「クリエイティブなチーム」である必要性
ネット発でありながら、キャズムを超えて認知を広げた典型例として「電車男」は誰もが知るところだろう。はじめは2ちゃんねるからブログなどWeb中心で広がっていたものが、テレビのニュースに取り上げられ、本になり、映画になり、ドラマになり、ついには社会現象にまでなった。「電車男」はクロスメディア戦略を考える上で一つのモデルケースになったように思う。
新たな市場を作り出していきたい、新たな風潮を生み出していきたい、新しいライフスタイルを提唱したい――このような課題があるケースでは、電車男の辿ったような“メディアの道”を、それが伝播する時間を踏まえてインターネット、PR、既存の4マス、OOH(Out Of Home広告)そしてイベントを複合的かつ効果的に設計する必要がある。
ただし、これを実現するには仕掛ける側のチーム全員が“クリエイティブに”発想する態度を持つことが重要だろう。
メディアからメディアへと情報が広がっていくためには、そのクリエイティブが人から人への伝播力を持つ“本物”であることが絶対条件だが、「どのように伝える?」の部分のみならず、「誰に」「いつ」「どこで」の部分でも受け手側にインパクト=話題性を与えるようなオリジナリティが必要となるからだ。 ビルの壁や駅の階段そのものを媒体にしてしまった事例があるが、まさにその良い例と言っていいだろう。

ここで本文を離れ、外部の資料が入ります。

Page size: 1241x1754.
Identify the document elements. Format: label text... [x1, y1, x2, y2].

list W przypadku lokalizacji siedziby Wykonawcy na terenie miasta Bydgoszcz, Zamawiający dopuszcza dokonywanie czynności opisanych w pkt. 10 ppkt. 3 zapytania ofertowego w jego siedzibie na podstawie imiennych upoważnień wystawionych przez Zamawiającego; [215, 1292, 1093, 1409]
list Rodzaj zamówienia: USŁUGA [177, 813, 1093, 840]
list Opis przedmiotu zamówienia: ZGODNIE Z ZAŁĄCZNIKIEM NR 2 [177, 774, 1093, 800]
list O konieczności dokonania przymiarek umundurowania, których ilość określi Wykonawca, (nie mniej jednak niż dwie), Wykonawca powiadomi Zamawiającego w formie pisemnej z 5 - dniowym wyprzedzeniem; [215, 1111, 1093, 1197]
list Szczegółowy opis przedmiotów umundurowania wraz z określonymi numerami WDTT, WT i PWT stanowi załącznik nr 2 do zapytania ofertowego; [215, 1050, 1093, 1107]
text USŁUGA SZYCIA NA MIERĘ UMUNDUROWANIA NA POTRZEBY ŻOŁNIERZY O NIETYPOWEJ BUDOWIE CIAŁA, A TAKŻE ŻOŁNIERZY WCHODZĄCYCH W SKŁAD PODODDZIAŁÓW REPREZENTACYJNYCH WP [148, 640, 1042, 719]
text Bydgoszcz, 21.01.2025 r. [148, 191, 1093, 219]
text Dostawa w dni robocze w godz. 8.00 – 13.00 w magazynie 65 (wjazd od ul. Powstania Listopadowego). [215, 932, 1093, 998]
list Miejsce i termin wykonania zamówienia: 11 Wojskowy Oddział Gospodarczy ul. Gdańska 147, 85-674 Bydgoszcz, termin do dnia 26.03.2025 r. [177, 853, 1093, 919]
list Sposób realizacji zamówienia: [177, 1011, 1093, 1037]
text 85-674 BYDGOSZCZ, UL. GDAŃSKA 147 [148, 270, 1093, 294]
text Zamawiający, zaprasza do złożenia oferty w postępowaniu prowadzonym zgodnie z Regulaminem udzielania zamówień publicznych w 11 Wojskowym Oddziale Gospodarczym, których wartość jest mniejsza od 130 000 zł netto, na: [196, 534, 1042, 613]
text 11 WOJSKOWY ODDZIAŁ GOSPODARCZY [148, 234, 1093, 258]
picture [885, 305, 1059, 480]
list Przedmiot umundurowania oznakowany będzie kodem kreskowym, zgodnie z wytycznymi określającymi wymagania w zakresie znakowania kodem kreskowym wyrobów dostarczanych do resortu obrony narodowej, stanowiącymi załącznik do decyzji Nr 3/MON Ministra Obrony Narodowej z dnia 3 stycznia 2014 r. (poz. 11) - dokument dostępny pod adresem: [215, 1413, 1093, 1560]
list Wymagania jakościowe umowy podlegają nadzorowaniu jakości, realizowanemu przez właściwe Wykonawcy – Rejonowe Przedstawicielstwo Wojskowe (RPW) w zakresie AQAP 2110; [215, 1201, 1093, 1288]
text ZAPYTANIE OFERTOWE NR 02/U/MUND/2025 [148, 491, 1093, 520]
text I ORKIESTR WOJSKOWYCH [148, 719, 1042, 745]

クリエイティブとは通常、伝達過程の最後の落とし込みをする人、またはそのものと認識されているかもしれない。しかしこれからは、営業、マーケティング、メディア、そしてクリエイティブなど、プロジェクトチーム全員が職種を超えて“クリエイティブな視点”になる、そんな仕組みが今後さらに広告代理店に求められてくるに違いない。